Major Players Embracing the Agentic Shift
The move toward Agentic AI isn't limited to startups or theoretical discussions. Major industry players are already implementing this technology:
- "In September 2024, Salesforce launched Agentforce, a platform where enterprise customers can deploy AI agents inside their CRM and workflow tools."
- "Microsoft rolled out agentic functionality across Teams, Outlook, and Dynamics, integrating AI agents into scheduling, follow-ups, and task management."
- "Google launched Gemini 2.0, explicitly calling it built for the agentic era."
Additionally, specialized startups are focusing on specific applications: "Harvey AI is building legal agents used by top law firms. Unseen, Adept, Langroyd, all focused on agents, not just models."

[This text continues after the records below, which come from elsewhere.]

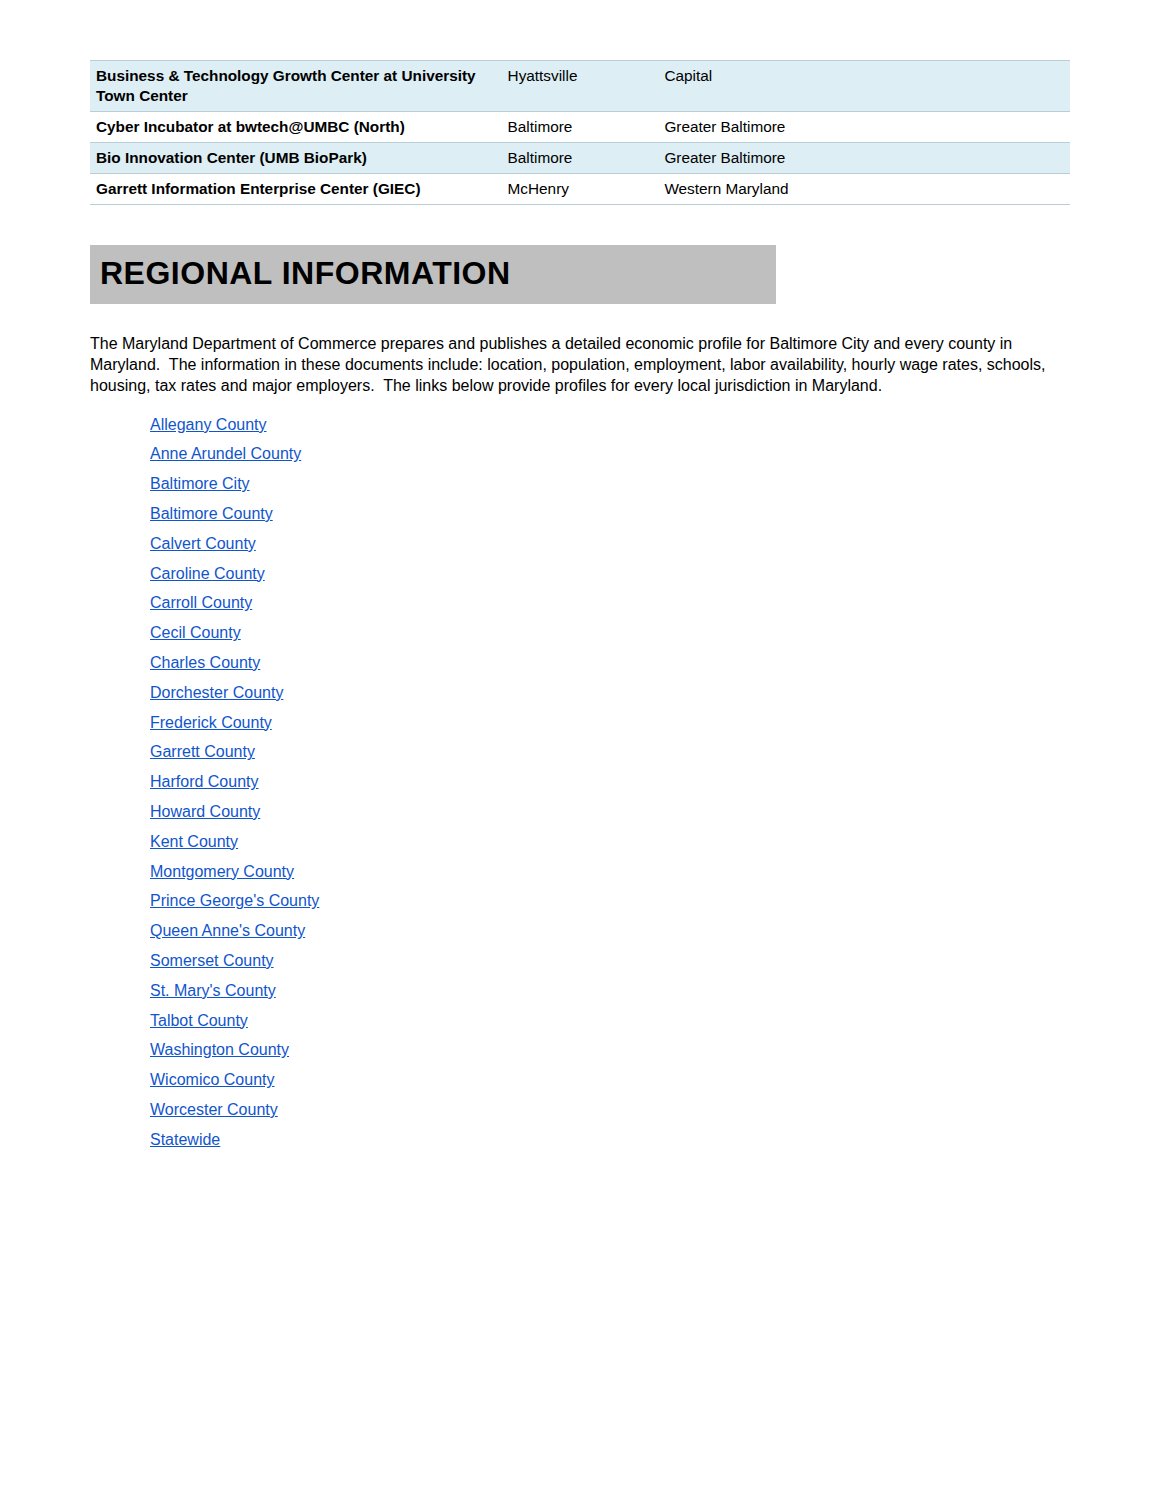| Business & Technology Growth Center at University Town Center | Hyattsville | Capital |
| Cyber Incubator at bwtech@UMBC (North) | Baltimore | Greater Baltimore |
| Bio Innovation Center (UMB BioPark) | Baltimore | Greater Baltimore |
| Garrett Information Enterprise Center (GIEC) | McHenry | Western Maryland |
REGIONAL INFORMATION
The Maryland Department of Commerce prepares and publishes a detailed economic profile for Baltimore City and every county in Maryland. The information in these documents include: location, population, employment, labor availability, hourly wage rates, schools, housing, tax rates and major employers. The links below provide profiles for every local jurisdiction in Maryland.
Allegany County
Anne Arundel County
Baltimore City
Baltimore County
Calvert County
Caroline County
Carroll County
Cecil County
Charles County
Dorchester County
Frederick County
Garrett County
Harford County
Howard County
Kent County
Montgomery County
Prince George's County
Queen Anne's County
Somerset County
St. Mary's County
Talbot County
Washington County
Wicomico County
Worcester County
Statewide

Why This Matters for SaaS Companies and Executives
The emergence of Agentic AI represents a fundamental shift in how software creates value. While SaaS made software scalable, RPA made work faster, and generative AI made content smarter, "Agentic AI makes software accountable."
This evolution changes core aspects of the software business:
- How we build software
- How we buy software
- How we measure value
- How we manage risk
For SaaS executives, this isn't just another technology trend to monitor—it represents a potential paradigm shift in business models, customer expectations, and competitive landscapes.
What's Next?
Akhil concludes by promising to explore "the agents that already exist today from billion dollar legal platforms to startup analysts that replace entire back office teams" in the next episode, suggesting that Agentic AI is already moving from concept to practical implementation.
As the software industry enters this new era, understanding the full implications of autonomous software agents will be crucial for any executive looking to stay competitive in the rapidly evolving SaaS landscape.